DIRECTIONS FOR THIS TASK: Could you state how many lines of the material hold "output"? Include nothing beyond the number.

DATA FOR ANALYSIS:
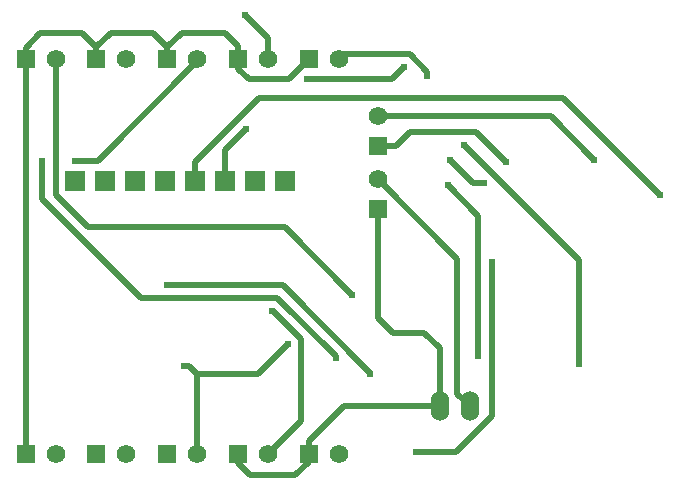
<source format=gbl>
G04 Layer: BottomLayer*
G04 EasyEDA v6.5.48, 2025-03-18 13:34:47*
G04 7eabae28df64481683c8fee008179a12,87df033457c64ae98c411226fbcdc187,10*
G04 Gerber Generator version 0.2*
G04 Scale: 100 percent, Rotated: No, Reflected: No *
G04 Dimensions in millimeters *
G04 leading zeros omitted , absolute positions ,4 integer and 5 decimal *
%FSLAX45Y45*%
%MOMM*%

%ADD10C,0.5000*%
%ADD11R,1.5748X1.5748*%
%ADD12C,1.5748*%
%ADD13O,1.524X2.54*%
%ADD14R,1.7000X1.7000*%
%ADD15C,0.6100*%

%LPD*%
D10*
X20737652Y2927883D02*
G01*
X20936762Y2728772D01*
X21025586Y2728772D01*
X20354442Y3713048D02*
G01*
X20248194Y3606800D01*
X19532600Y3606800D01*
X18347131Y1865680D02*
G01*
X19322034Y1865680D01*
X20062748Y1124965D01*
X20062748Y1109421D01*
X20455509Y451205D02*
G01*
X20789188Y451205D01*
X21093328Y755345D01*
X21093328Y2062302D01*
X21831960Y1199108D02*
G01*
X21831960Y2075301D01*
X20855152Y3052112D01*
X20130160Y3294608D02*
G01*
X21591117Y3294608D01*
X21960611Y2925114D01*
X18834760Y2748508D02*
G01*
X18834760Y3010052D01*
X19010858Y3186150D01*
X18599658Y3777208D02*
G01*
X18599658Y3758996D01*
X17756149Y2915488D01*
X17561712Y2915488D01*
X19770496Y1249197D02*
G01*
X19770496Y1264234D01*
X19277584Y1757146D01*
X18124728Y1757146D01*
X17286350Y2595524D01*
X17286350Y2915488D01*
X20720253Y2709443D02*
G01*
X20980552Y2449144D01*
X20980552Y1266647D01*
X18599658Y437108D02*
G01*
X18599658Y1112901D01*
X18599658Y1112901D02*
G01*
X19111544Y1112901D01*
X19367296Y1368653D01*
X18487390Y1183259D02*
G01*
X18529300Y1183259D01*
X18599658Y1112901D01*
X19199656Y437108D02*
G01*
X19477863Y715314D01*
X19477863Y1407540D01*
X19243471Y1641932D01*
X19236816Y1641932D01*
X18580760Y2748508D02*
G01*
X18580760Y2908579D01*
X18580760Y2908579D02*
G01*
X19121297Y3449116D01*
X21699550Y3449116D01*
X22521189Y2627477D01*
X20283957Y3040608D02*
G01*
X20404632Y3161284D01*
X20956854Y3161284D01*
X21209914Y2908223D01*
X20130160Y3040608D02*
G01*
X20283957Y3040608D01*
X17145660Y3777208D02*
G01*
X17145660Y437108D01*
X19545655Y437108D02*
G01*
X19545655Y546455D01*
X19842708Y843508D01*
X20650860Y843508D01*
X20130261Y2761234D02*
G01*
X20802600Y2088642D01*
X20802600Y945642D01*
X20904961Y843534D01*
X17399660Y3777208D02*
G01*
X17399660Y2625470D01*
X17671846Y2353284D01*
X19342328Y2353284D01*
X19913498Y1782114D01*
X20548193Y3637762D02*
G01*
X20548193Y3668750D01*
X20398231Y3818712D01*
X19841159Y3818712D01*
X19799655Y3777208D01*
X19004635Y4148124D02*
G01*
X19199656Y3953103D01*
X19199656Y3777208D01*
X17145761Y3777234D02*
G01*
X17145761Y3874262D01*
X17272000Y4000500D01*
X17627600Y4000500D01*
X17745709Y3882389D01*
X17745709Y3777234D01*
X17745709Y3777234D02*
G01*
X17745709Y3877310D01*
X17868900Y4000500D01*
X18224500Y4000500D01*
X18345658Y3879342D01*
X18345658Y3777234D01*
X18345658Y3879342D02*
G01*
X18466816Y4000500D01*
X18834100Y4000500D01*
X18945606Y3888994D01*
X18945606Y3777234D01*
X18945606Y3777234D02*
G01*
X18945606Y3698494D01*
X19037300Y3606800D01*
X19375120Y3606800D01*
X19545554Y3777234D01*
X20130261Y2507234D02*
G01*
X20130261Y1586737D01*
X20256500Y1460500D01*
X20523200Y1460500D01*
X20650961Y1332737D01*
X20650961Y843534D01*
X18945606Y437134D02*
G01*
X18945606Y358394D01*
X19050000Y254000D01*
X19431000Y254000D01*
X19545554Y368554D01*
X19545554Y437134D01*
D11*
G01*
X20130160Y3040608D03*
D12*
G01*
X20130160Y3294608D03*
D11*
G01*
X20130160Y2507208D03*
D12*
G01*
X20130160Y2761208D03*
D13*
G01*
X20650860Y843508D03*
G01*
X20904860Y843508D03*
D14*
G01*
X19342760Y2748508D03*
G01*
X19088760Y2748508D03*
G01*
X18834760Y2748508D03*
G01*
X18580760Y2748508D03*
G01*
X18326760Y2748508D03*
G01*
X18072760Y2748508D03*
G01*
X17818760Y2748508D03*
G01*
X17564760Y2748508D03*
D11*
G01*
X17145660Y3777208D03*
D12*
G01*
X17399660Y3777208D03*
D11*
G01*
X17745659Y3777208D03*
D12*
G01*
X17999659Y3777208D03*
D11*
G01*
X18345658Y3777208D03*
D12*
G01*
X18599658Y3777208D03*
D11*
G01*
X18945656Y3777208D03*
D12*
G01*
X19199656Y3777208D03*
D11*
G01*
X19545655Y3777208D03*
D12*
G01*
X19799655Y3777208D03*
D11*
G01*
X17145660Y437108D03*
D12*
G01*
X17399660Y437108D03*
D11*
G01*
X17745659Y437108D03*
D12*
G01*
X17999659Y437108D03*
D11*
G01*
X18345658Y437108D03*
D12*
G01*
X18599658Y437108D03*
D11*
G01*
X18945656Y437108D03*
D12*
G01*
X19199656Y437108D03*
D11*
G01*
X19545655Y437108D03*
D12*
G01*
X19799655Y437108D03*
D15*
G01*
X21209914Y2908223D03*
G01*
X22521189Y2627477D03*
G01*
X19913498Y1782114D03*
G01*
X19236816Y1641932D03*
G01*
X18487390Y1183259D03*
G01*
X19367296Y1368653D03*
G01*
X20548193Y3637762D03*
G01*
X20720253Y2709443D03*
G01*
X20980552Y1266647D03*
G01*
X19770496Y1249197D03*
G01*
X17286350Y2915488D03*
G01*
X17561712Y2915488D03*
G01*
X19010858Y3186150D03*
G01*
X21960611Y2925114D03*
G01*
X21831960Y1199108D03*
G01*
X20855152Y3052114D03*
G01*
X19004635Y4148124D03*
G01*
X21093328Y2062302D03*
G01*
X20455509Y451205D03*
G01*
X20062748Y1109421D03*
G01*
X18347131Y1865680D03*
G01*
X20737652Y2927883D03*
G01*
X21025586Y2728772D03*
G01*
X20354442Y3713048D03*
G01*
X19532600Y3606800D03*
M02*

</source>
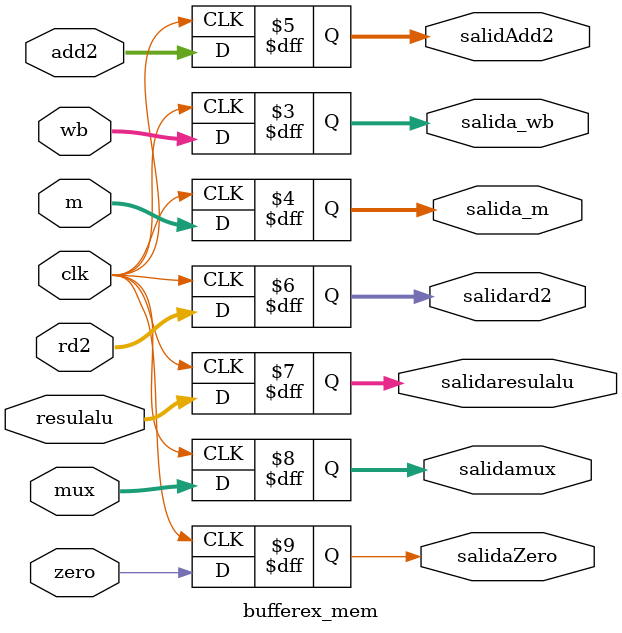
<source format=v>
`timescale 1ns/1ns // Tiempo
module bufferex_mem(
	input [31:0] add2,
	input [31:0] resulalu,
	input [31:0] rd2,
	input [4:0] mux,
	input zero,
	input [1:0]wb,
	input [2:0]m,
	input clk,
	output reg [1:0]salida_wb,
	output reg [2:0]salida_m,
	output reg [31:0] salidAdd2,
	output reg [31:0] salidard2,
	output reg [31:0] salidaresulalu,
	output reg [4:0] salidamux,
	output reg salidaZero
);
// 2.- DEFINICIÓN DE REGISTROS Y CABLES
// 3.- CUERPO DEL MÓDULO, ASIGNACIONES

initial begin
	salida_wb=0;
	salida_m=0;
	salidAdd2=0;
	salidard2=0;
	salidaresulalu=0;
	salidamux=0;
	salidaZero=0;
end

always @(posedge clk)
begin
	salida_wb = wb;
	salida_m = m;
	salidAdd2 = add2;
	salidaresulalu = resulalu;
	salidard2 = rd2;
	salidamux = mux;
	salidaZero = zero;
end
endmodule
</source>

SOLUTION FOR THIS EXERCISE: 7